Tebakan dari Orion berhasil membuat rona merah di sekujur wajahku. Belum lagi Yudis ikut menimpali di sela-sela tawanya yang rada menyebalkan. "Sesuatu yang belum saatnya lo lakuin."

Orion jadi ikut tertawa, sementara Yudis tertawa lebih lebar lagi. Namun anehnya entah perasaanku saja atau apa, sepertinya tawa itu mengandung sebuah ejekan, sebuah penghinaan. Buru-buru saja aku membuang pikiran negatif tersebut, lagi pula tidak mungkin kan Orion mengejekku?

"Sori, Ay, bercanda doang," kata Yudis yang sudah berhasil meredakan tawanya.

"Iya, tahu kok," sahutku pelan.

"Oh iya Ay, gue nyamperin lo ke sini sebenernya mau bilang kalau siang ini lo pulang duluan aja ya, gue masih ada rundingan sama anak-anak.

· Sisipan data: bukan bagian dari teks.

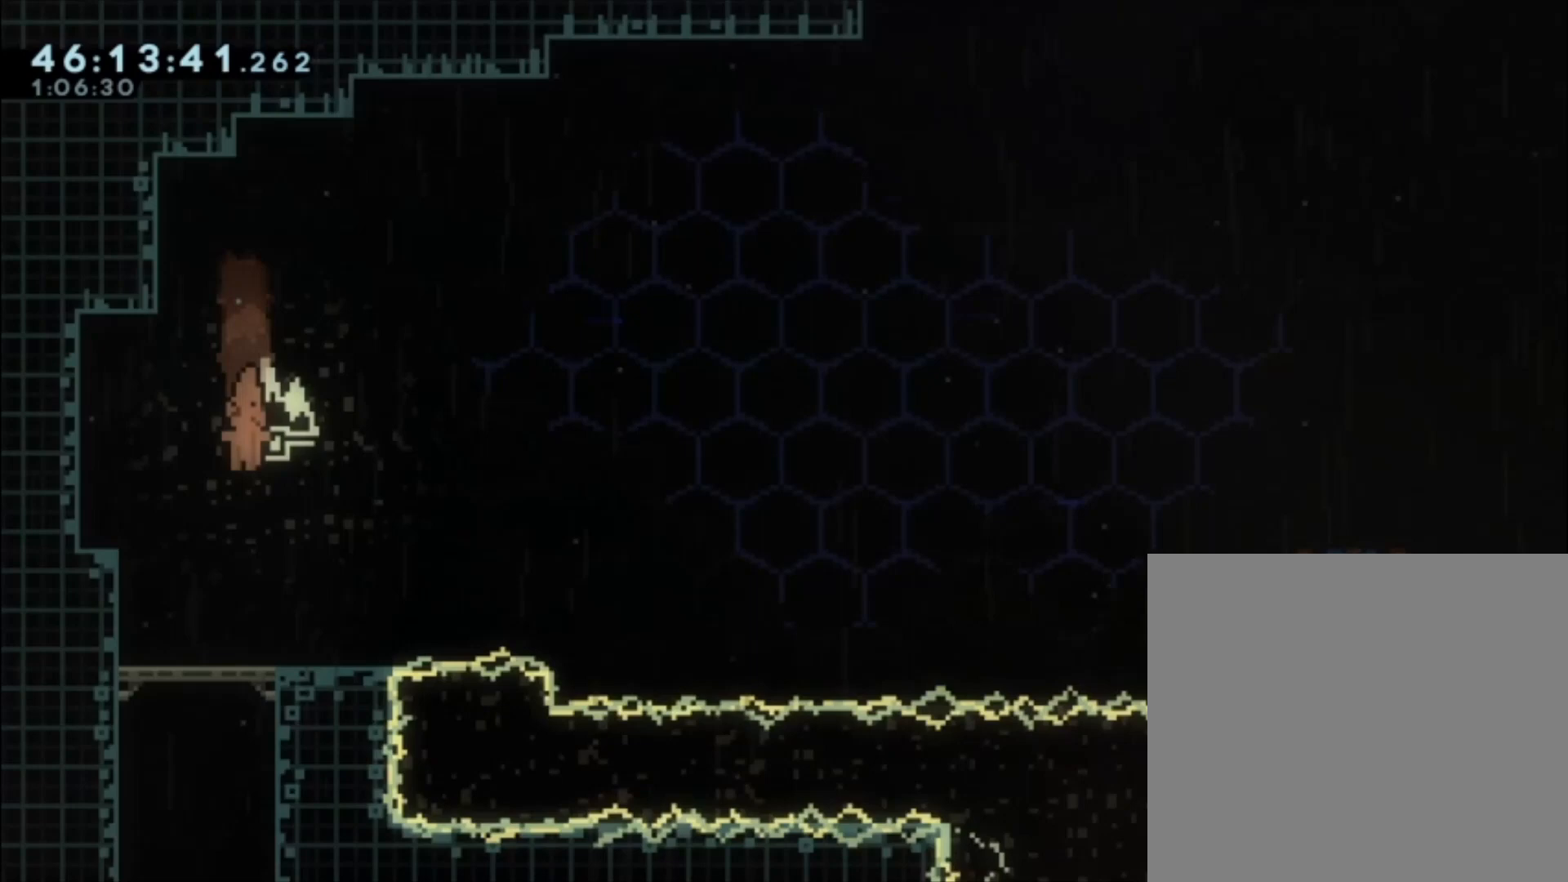
{"buttons": [], "left_stick": "center", "events": []}
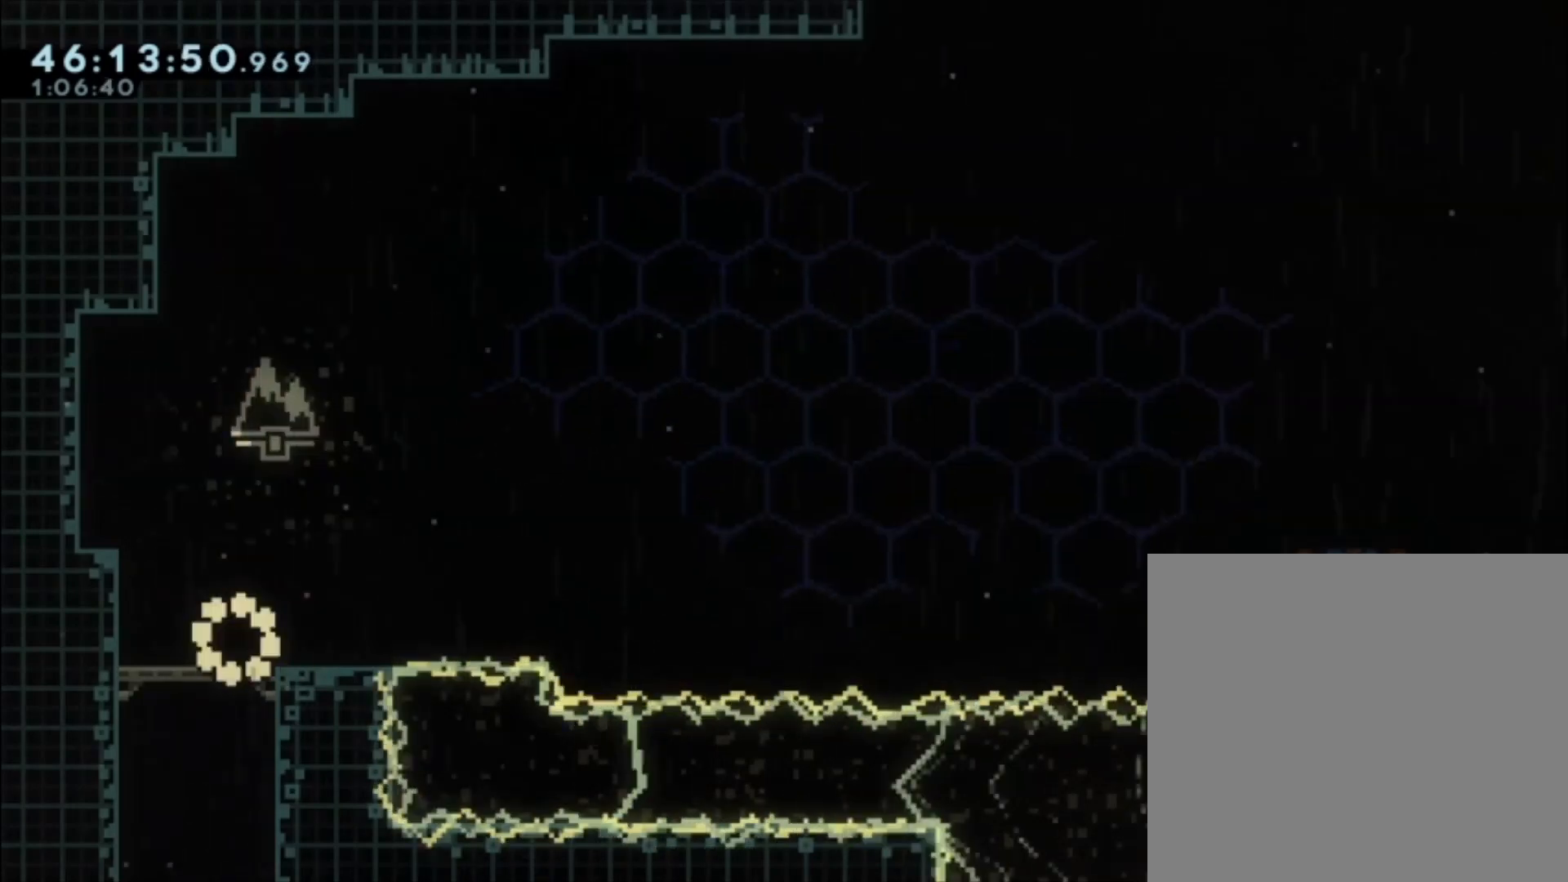
{"buttons": [], "left_stick": "down-right", "events": [[500, "left_stick", "down-right"]]}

Biasalah, ngebahas futsal. Lo nggak apa-apa, kan?" pungkas Orion, menatapku penuh harap.

Aku segera mengangguk mantap. "Iya, Yon, nggak apa-apa kok, kebetulan gue juga ada urusan sih, ehm...." Aku menggigit bibir saat melihat Orion mengerutkan kening. "... tadi Miko pengen ngajak gue ketemuan, jadi sekarang dia lagi nunggu di Taman Saloka."

"Miko?" Orion masih mengernyit.

"Oh... itu loh Yon cowok yang ketemu kita malam itu di Sky Kafe," sahut Yudis yang ternyata masih ingat. "Cowok tajir tapi cupunya kebangetan."

"Ah iya, iya, ingat gue sekarang." Orion mengangguk-angguk. "Mau ngapain dia ketemu sama lo, betewe?"

Rasanya senang banget saat mengetahui ada nada cemburu dari mulut Orion yang terdengar di telingaku dengan cukup jelas. Triple O em ji, Orion cemburu!

Aku memalingkan wajah untuk menutupi seringaian, lantas menjawab, "Nggak tahu sih, tapi gue hanya merasa dia lagi butuh seorang teman."

"Ya udah kalau gitu. Nanti gue susul lo deh ke sana," kata Orion sembari menghelakan napasnya.

"Tapi ngomong-ngomong, nanti jualan roti bakarnya jadi kan?" tanyaku kemudian, saat mengingat ajakan Orion tadi pagi untuk menemaninya jualan perdana roti bakar.

"Ya makanya nanti gue bakal susulin lo, karena habis itu kita langsung mulai jualan di sekitar terminal. Gimana?"

Aku mengangkat ibu jari penuh rasa antusias. "Oke."

"Nanti juga bakal ada gue sama Agil kok," ujar Yudis yang segera diangguki oleh Orion.

Triple O em ji, ada Yudis dan Agil juga? Mau ngapain sih mereka? Itu artinya aku dan Orion tidak bisa berduaan dong? Tapi ya sudahlah toh mereka juga cukup asik kok anaknya.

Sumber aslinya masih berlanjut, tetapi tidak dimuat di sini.